Spoilers ahead for the plot and ending of Gladiator II. Does it qualify as a spoiler to report that Gladiator II ends with the flash and clang of steel? Of course not. Director Ridley Scott , like any emperor worth his weight in golden breastplates, knows that the crowd wants blood.

And at the end of the belated sequel to his own Y2K sword-and-sandals phenomenon, he obliges with a climactic mano a mano between good and bad, respectively represented by Lucius (Paul Mescal), the bastard son of the original film’s hero, and the scheming Macrinus (Denzel Washington), a former slave turned power broker. By the calculus of marquee appeal, this final face-off makes sense: What could be more rousing, in theory, than Mescal versus Denzel — than pitting a rising star against one of Hollywood’s most bankable veterans?

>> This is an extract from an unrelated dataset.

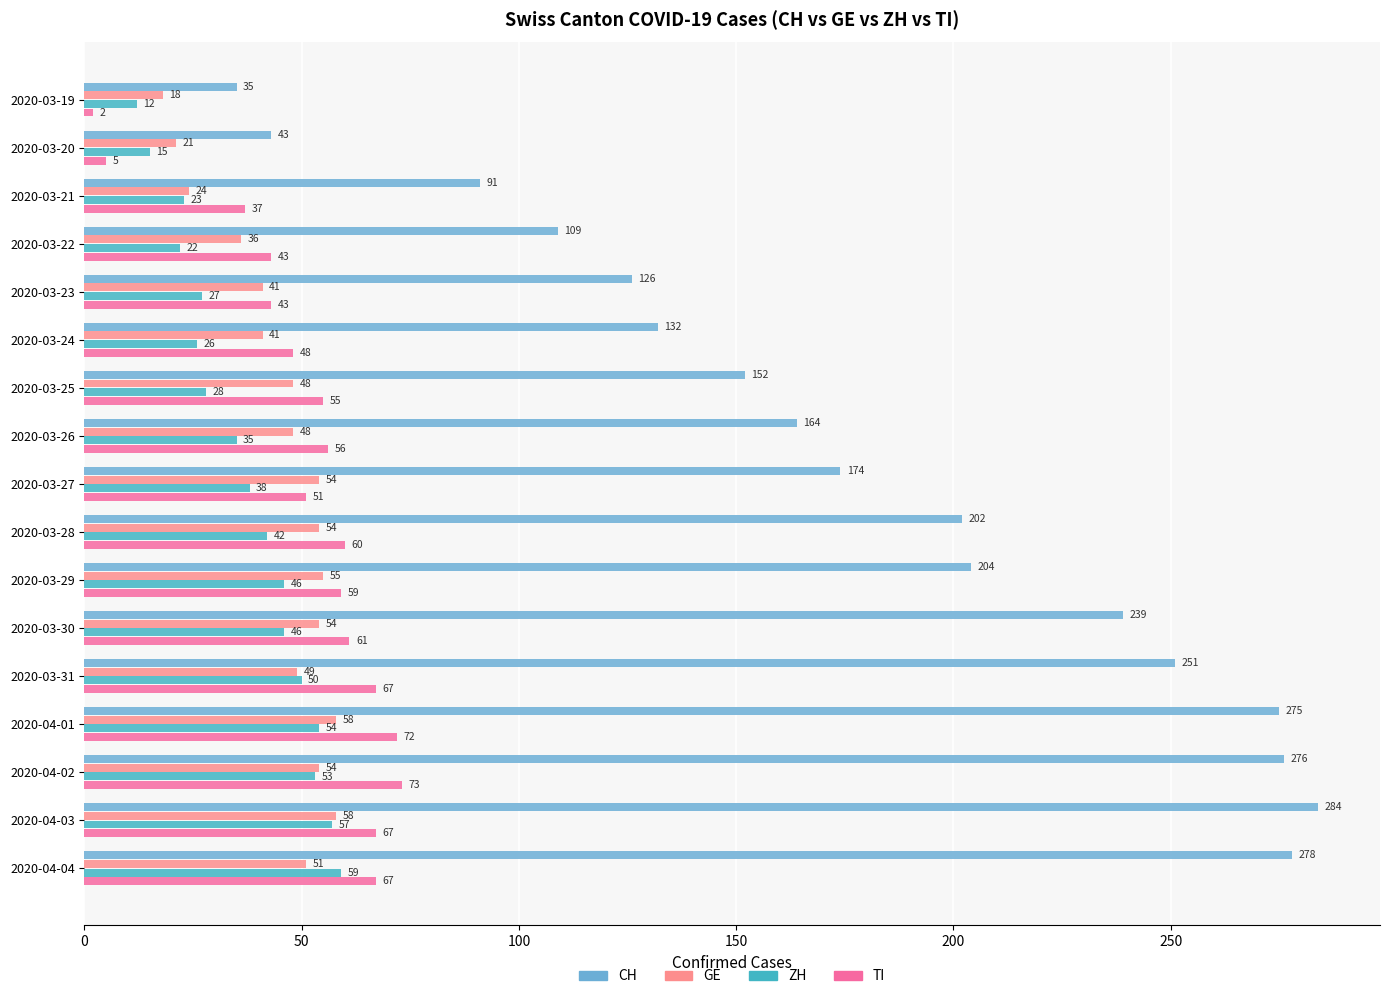

At which category is the sum across all series the highest?

2020-04-03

But in execution, there’s something curiously anticlimactic about the moment when Lucius and Macrinus conclusively cross blades, each flanked by an army. Their fight is satisfying neither as spectacle nor dramatic payoff.

It just kind of ...

happens , and then the movie ends, though not before unwisely reminding viewers of how its predecessor came together in its closing minutes. Few would accuse the original Gladiator of anticlimax. That movie had a simpler and much more irresistible structure — a kind of heightened sports-movie arc that followed Russell Crowe’s single-mindedly vengeful general turned slave Maximus as he rose to prominence in the Colosseum, ri.